Replaced with placeholder

  • Email addresses
  • International phone numbers
  • Passport numbers (1–2 letters + 6–9 digits)
  • UAE Emirates IDs (784-prefix, with or without dashes)
  • IBANs
  • Credit-card-shaped 4-4-4-4 sequences
  • Bare 8–20 digit account numbers

Not redacted

  • Organisation and individual names
  • Postal addresses

A document title like “Articles of Association of FOO LLC” is exactly what tells the classifier the document type. Regex-stripping names introduces too many false positives to be useful, and removes signal the classifier needs. Customers requiring stricter scrubbing can request on-premise inference (see above).

Public-website content (website ↔ licence consistency check)

The website-consistency check fetches a regulated firm's public website and asks the model to compare its service claims against the regulator's licensed-activity list. Although the source content is already public, fetched text passes through the same regex suite used by the document classifier above before any LLM call. Names of services and lines of business are preserved — they are the signal — but contact details, identifiers, and account numbers are replaced with placeholders.

No new sub-processor is involved. The fetcher uses native HTTP with a polite, identifying User-Agent (elevici-website-consistency/1.0), honours robots.txt, and caps the number of pages it visits per host. Sites that can't be parsed (JavaScript-only SPAs, 404s, robots-blocked paths, network failures) record a failed run row with the reason captured in the audit log; analysts see a dedicated “last run failed” banner rather than a dismissable finding. The audit trail is never empty.

All three redactors are unit-tested. Every successful AI call writes an audit-log entry containing the count of redactions performed (per category) and the total characters stripped. The redacted text itself is never written to the audit log — telemetry stores counts, not content.

Public-register data freshness

To help firms onboard quickly, elevici keeps a local, searchable copy of the DFSA public register and uses it to pre-fill a firm's licence, address, and activities during onboarding. That copy is refreshed by a scheduled job that re-reads the regulator's public register.

We are explicit about a limit of this approach, because accuracy of regulated data matters to both our customers and their regulators: cached register details can be up to 7 days out of date. Newly authorised firms, name changes, and firms leaving the register are picked up on every refresh. The only change that can lag is an edit made within an existing firm's record (for example, a newly added authorised individual) that does not change how the firm appears in the register's main list — that is reflected within 7 days at most, because every firm is fully re-read on at least that cadence.

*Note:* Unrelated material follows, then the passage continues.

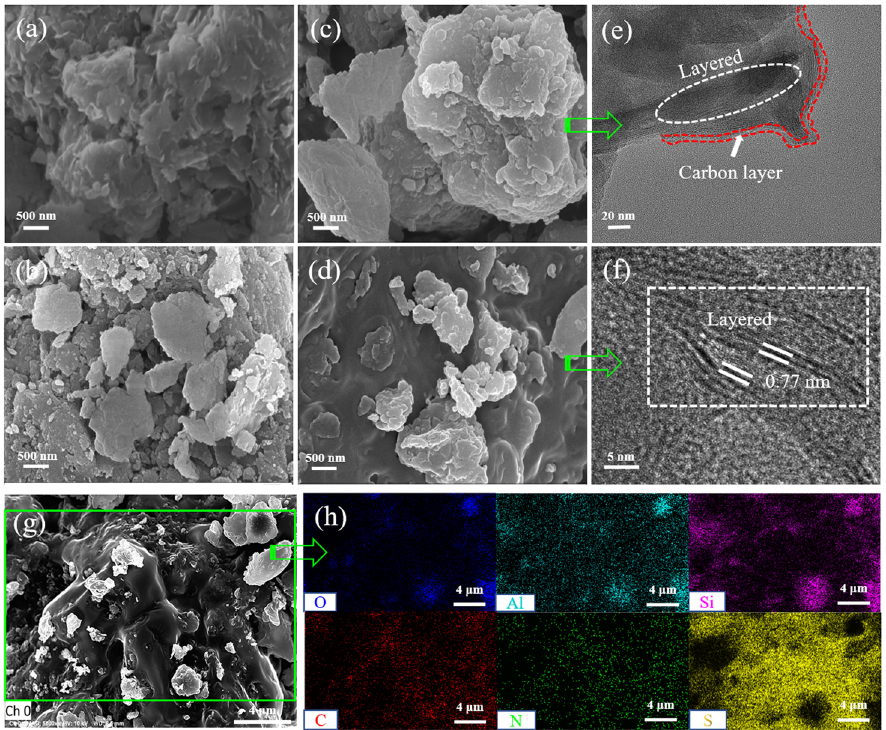
Figure 2: SEM images of Raw - Bent ( a ) , Al/CS - Bent ( b ) , Bent@C ( c ) , S/Bent@C ( d ) , and corresponding elemental mapping images of O, Al, Si, C, N, and S ( g and h ) . TEM images of Bent@C ( e ) and S/Bent@C ( f ) .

So you are never guessing how current a result is, every register-pre-filled result in the product is stamped with how long ago it was indexed (for example, “Indexed · 3d ago”), and is flagged when it is older than 7 days. Pre-filled values are a convenience, not an authoritative source: always confirm a firm's details against the regulator's own public register before relying on them.

Sub-processor list

The following sub-processors handle data on elevici's behalf. Each row lists what they do, what data flows to them, and the retention posture.

Sub-processorPurposeData flowRetention
OpenRouterLLM request router for the CRA reviewer briefing and document classifier.Redacted prompt text only. Direct identifiers are replaced with placeholders before the request leaves our process.Zero-retention routing enforced per request (data_collection: "deny"). OpenRouter does not store prompts.
Managed Postgres hostPrimary database for client records, assessments, screening hits, and audit logs.All persisted application data. TLS in transit; at-rest encryption on the host.Retained for the regulatory retention period applicable to the customer's jurisdiction. Backups follow the same policy.
ResendTransactional email delivery (invitations, password resets, screening alerts, sign-off notifications).Recipient email address plus the rendered email body. No CRA assessment content is sent in emails.Resend retains email metadata for delivery analytics per their published policy. Email content is purged on their schedule.